**Page extract:**
EVO Entertainment Group converted the parking lot of its Schertz location into a drive-in theater that offered nightly film screenings. They sold all the tickets for Friday’s opening night show on March 27th — Marvel’s Spider-Man: Far From Home — that began at sunset around 7:30 pm.
The concept of drive-in cinema was developed a very long time back. A partial drive-in theater – Theatre de Guadalupe – was opened in Las Cruces, New Mexico, on April 23, 1915.[iv] However, the popularity of this kind of cinema viewing died in the 70s and it just remained as a novel concept in the last couple of decades. By 2013, drive-ins comprised only 1.5% of total movie screens in the United States and their numbers kept declining from 389 in 2013 to only 305 in 2019.[v]
EVO quickly built capabilities needed to switch to drive-in
Screens: What works as screen inside physical theaters do not know work for outside viewing. Therefore, EVO painted the exterior walls of the theater with high-grain white paint for increased visibility when films are projected on it.
Audio: To ensure good audio quality, EVO created radio channels and used AM/FM radios to broadcast the sound inside each vehicle. This allowed for clear sound from cars’ individual audio systems.
New mobile app: With limit on the number of parking spots, EVO also quickly developed an app for customers to make bookings online and pre-order food. Guests could order menu items from the theater kitchen via this custom mobile interface built specifically for this initiative. All payments were made through the app with no cash transactions to avoid contact.
On premise food sale (Source of revenue): While EVO started the drive-in initiative for free in order to gain momentum, the source of revenue was food. The EVO Drive-In also featured a contact-free way to order food using the app. To ensure safety, delivery staff wearing nitrile gloves dropped off carefully prepared meals at vehicle’s driver-side door. EVO had protocols such that viewers were supposed to keep their doors closed until the runner was ~10 feet away.
EVO market: In addition to the drive-in concept, EVO Entertainment recently introduced grocery and alcohol delivery. The company launched EVO Market, which provides essentials for customers in the area which can either be picked up or delivered to their door.
Those sales, combined with the drive-in dining offerings, resulted in over $23,000 in food and beverage revenue in a weekend. [vi] The idea to transform their theaters to drive-in model was very well received by the customers with all shows fully booked.
Long-run advantage: While the current mandate in Texas has stopped drive-in theaters too for EVO for the time being, the infrastructure and technology put in place by EVO Entertainment will serve it well as soon as the state relaxes the rules. While mandates will still most likely be against gathering inside movie halls and public would be wary of such crowded public places, EVO will be able to continue generating revenue through this revised operating model of drive-in theaters.
Act Now: While every organization thinks about adopting technology and digitization, transformations are usually slow. Evo stands as a great example for other organizations how companies can adopt innovation in a few days and gain competitive advantage against its peers.
Innovation for sustainable differentiation: Like EVO, companies need to think about driving innovation and operating model transformation to create a foundation for change and to deepen or sustain their differentiation against competition.
Understand regulatory options and be agile: As we see here, COVID19 has introduced new regulations and mandates. Companies need to work around these regulations such that their businesses remain relevant. Remaining agile with technology (e.g. app developed by EVO or changing screen and acoustic technology) can help organizations weather through changing regulatory environments.
[iv] Thomas, David. Screen with a Voice: a History of Moving Pictures in Las Cruces, New Mexico. Las Cruces, NM: Doc45 Publications, 2016.

**Records shown:**
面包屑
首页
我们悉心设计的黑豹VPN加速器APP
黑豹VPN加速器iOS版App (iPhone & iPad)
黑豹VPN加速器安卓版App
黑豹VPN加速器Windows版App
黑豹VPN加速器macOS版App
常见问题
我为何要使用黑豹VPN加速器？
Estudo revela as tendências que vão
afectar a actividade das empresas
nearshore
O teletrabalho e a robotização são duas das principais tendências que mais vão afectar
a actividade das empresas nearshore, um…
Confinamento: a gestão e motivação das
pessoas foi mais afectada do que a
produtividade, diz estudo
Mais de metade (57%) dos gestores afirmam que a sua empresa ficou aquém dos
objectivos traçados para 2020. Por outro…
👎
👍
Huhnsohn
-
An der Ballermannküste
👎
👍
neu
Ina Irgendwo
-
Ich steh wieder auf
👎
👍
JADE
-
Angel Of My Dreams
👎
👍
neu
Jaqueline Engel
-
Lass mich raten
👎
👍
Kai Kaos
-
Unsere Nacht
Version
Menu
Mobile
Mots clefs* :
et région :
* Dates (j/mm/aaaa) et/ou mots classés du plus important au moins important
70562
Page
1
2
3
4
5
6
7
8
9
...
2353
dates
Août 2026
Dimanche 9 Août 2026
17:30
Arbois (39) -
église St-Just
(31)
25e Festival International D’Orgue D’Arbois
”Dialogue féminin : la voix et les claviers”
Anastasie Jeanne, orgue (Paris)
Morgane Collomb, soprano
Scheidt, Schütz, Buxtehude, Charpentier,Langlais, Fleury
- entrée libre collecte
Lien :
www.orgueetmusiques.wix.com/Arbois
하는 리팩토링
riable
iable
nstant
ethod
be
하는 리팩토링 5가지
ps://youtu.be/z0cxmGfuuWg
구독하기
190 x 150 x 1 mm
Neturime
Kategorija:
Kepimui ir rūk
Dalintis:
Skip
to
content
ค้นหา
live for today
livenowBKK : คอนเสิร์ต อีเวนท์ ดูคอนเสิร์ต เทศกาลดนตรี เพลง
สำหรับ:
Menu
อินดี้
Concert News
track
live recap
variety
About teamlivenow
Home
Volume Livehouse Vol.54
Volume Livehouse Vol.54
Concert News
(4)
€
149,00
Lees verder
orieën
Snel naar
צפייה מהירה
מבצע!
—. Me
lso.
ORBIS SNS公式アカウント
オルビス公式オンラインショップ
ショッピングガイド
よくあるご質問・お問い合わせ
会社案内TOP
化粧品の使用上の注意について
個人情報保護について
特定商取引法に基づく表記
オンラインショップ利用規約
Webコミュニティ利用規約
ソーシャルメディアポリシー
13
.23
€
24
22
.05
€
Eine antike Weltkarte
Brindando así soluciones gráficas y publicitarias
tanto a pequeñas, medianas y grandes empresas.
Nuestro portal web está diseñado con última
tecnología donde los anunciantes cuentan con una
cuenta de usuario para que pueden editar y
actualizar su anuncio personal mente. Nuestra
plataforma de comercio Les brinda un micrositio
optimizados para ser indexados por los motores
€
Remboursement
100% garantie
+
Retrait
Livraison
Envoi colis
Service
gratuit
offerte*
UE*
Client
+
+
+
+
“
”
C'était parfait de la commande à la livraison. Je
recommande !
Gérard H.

==

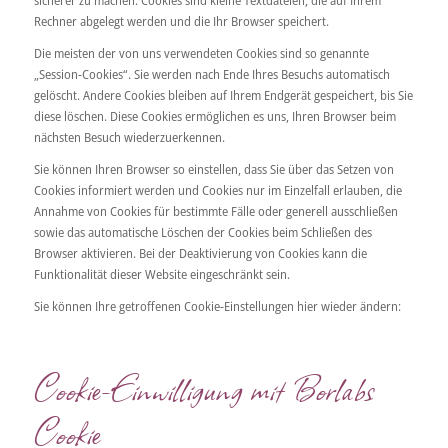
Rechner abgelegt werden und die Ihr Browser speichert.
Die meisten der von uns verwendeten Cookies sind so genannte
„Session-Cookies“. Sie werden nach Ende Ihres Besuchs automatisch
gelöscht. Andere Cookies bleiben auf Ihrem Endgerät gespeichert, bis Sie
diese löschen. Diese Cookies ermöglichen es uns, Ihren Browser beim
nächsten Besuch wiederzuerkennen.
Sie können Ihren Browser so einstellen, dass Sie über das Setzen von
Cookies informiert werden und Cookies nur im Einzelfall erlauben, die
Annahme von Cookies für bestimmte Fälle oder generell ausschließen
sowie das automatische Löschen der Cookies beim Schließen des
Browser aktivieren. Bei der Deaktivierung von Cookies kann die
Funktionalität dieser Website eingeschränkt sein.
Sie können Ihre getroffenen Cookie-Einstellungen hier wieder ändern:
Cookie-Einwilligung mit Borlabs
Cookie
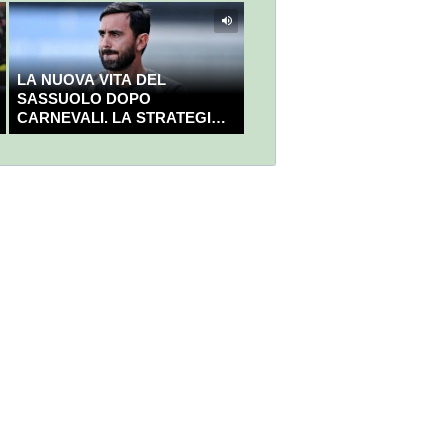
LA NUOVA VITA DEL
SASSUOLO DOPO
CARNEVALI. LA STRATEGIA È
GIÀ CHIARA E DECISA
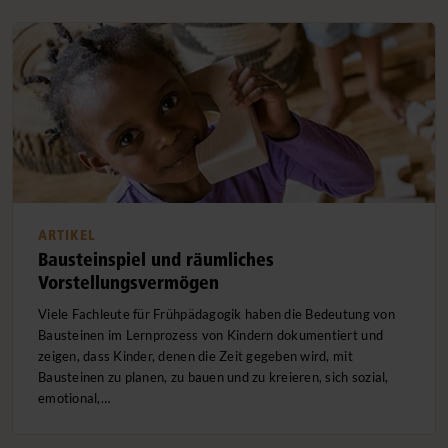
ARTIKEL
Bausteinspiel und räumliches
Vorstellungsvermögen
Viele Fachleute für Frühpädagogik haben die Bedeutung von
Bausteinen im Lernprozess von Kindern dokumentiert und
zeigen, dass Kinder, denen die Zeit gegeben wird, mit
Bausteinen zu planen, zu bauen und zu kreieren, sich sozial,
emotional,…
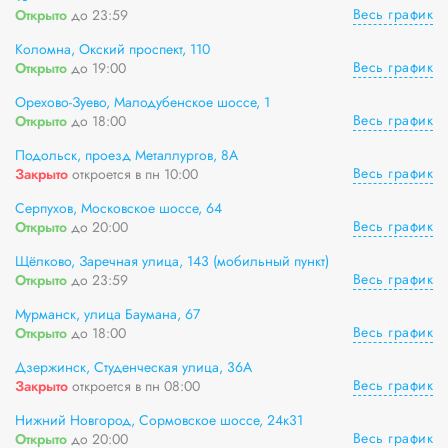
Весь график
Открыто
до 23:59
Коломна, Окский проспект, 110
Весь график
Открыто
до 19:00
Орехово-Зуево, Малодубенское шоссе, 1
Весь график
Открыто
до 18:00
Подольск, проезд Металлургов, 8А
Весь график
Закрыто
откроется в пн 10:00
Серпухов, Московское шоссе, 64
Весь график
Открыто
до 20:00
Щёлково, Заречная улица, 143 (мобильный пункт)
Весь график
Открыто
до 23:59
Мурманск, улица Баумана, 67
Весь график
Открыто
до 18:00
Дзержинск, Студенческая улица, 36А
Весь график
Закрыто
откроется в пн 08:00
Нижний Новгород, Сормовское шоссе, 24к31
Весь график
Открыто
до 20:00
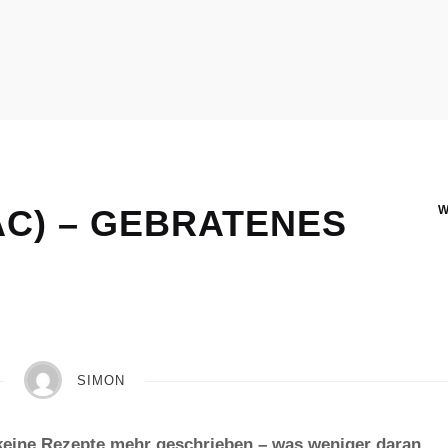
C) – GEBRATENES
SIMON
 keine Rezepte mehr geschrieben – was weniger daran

--

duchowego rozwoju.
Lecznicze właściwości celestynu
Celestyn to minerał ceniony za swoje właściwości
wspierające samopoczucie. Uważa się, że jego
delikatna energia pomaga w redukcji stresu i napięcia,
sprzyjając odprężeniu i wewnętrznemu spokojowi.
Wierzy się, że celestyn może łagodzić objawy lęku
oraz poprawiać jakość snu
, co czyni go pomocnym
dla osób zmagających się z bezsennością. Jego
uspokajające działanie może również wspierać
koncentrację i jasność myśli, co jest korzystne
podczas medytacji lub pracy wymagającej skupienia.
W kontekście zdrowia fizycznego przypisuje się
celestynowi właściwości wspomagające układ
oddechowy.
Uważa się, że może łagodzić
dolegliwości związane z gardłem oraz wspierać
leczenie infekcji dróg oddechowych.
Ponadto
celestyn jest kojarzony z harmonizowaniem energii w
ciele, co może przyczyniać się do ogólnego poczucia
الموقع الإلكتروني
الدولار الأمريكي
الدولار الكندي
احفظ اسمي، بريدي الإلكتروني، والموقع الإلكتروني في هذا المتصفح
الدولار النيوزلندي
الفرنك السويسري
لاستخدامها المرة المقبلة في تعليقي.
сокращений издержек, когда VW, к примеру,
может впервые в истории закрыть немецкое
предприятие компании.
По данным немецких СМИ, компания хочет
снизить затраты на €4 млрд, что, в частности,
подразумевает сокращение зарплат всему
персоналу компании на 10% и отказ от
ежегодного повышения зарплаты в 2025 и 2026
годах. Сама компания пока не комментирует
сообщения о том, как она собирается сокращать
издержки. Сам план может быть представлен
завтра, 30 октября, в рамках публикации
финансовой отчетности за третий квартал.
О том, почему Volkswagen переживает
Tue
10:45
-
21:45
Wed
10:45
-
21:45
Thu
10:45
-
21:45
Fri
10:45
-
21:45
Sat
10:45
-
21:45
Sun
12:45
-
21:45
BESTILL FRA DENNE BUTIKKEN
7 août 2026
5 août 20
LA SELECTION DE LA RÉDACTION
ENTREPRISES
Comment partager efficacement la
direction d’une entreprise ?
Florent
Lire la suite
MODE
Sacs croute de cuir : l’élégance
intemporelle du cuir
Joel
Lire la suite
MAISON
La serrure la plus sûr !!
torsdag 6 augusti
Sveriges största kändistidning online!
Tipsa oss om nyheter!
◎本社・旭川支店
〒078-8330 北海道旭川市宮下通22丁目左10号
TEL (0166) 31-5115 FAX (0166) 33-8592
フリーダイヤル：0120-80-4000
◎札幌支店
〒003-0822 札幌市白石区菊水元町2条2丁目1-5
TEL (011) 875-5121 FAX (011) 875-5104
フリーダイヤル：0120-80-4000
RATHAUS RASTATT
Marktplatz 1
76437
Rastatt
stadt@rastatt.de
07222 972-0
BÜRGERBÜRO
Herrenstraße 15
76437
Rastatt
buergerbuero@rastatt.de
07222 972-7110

**Work request:**
Answer these questions from the text about EVO's drive-in theater:
(a) Which film was shown on the sold-out opening night?
(b) How did EVO get the film's sound into each vehicle?
(c) How many drive-in theaters were there in the United States in 2019?

**Exercise solution:**
(a) Marvel's Spider-Man: Far From Home.
(b) EVO created radio channels and used AM/FM radios to broadcast the sound inside each vehicle.
(c) There were 305.